Like in the case of Muscat White Weddings, it all starts with the potential groom requesting to speak to a father about his daughter. If the girl has no father or male relatives (like myself) then he goes to ask an Imam (religious Sheikh) to act as her guardian. If the father or guardian accepts, the man proposes, and if the girl accepts, her maher (dowry) is requested, to be paid to her. In the interior it is usually 2000 between family members - 7000 for outside the family. If the family doesn't like the groom, they come up with a number that he couldn't possibly pay. But the girl may choose anything for her maher that she likes. The maher is usually money that the bride buys wedding gold from, and her wedding clothes, and wedding expenses. My maher was a single silver ring and some promises written down in a legal contract. My guardian kept asking me if I was absolutely SURE the ammount was enough because it was apparently the lowest maher he had ever seen in Oman. I was certain and that was enough. I also asked for a gift not part of the maher of wedding shoes since I didn't have a pair to match my wedding dress, which was a traditional but designer Omani one borrowed from a friend. Traditionally these dresses are green although mine was a white pearl colour, and the bride's face should be veiled. Because I considered myself a Muscat traditional bride I wore the birqa that was common in Mutrah in the 1900s instead of a veil. Usually the maher is delivered just before the melka (the engagement and religious nikah part of the ceremony), and women and men, though both seperate in most cases, have traditional dances and songs for this. Since I had no family, I simply recieved my maher in a lovely traditional box and we read some Qu'ran. Sometimes the female family members carry the bride about on a litter or a chair and give her gifts, like watches, gold, and nowadays, gift certificates to Homecentre:D
(This pic is not from an Interior wedding but was the most similiar to what I've seen that I could find) The Melka/Nikah usually takes place in someone's home [decorated with Christma lights], though it may take place in a Mosque. If it takes place in a Mosque then the groom and the bride are usually seperate. I have mainly seen them take place in individual homes. My nikah was done seperate from my husband, with two male witnesses and the Sheikh (my guardian) coming to ask me if I wanted to marry, what my maher was and if I recieved it and if it was enough, and if I agreed to this Islamic marriage. With my assent and saying I was not coerced into a wedding. Usually at this point, male and female guests take a meal of rice and meat seperately, and the groom and bride may possibly take photos together. In my case, we did not.

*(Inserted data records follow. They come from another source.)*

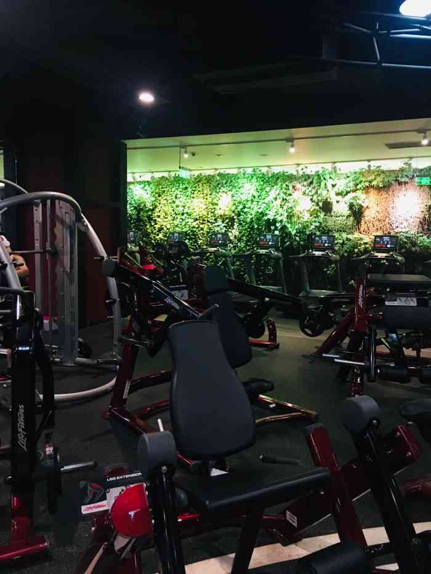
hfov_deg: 48.2
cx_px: 216
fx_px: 481
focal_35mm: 29
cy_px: 287
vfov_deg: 61.7
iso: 125
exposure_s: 1/8
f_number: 2.2
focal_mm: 4.15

After the Melka Islamically it is completely okay to consumate the marriage though in the Interior this is not culturally acceptable AT ALL. In fact, many families do not even allow the husband and wife to speak to eachother yet, which is Islamically ridiculous but it is tradition. [Men's wedding tent pictured]
My Urs (Islamic term for it is Walima) was right after my melka, but usually they are a month or a year or more apart. For the Urs, at least in the Interior weddings I have been to, the wedding takes place after Magreb (dusk) prayers, and wedding tents are rented by the village or a tribe for a whole month and everyone shares the tent's expenses and many weddings take place in the same facilities over that month. Also, the families share a Sablah which they own (Majlis---like a community hall) to keep wedding expenses in check unlike in other regions.[Female guests in their wedding clothes at the bride's homemade kosha pictured]
The bride and women and men have seperate celebrations, and the bride sits on a usually simple chair or sofa wearing a white western wedding dress or an Omani traditional one, and the female guests usually wear more traditional GCC clothes, from Kuwaiti and Saudi thobes, to Omani dress. Henna has usually been done two days prior with female family members, and on the men's side is a meal of rice and meat with the groom wearing full Omani male regalia, dishdasha, musayra, bisht, khanjar, rifle, sword, and two assa sticks. Both sides eat and the point of this is to publicize and celebrate the marriage. After this the bride and groom usually go to the groom's house, and traditionally this was done by donkey, with a big parade carrying the bride's pocessions to her new home. Nowadays, people prefer a Mercedes. Then the honeymoon period begins.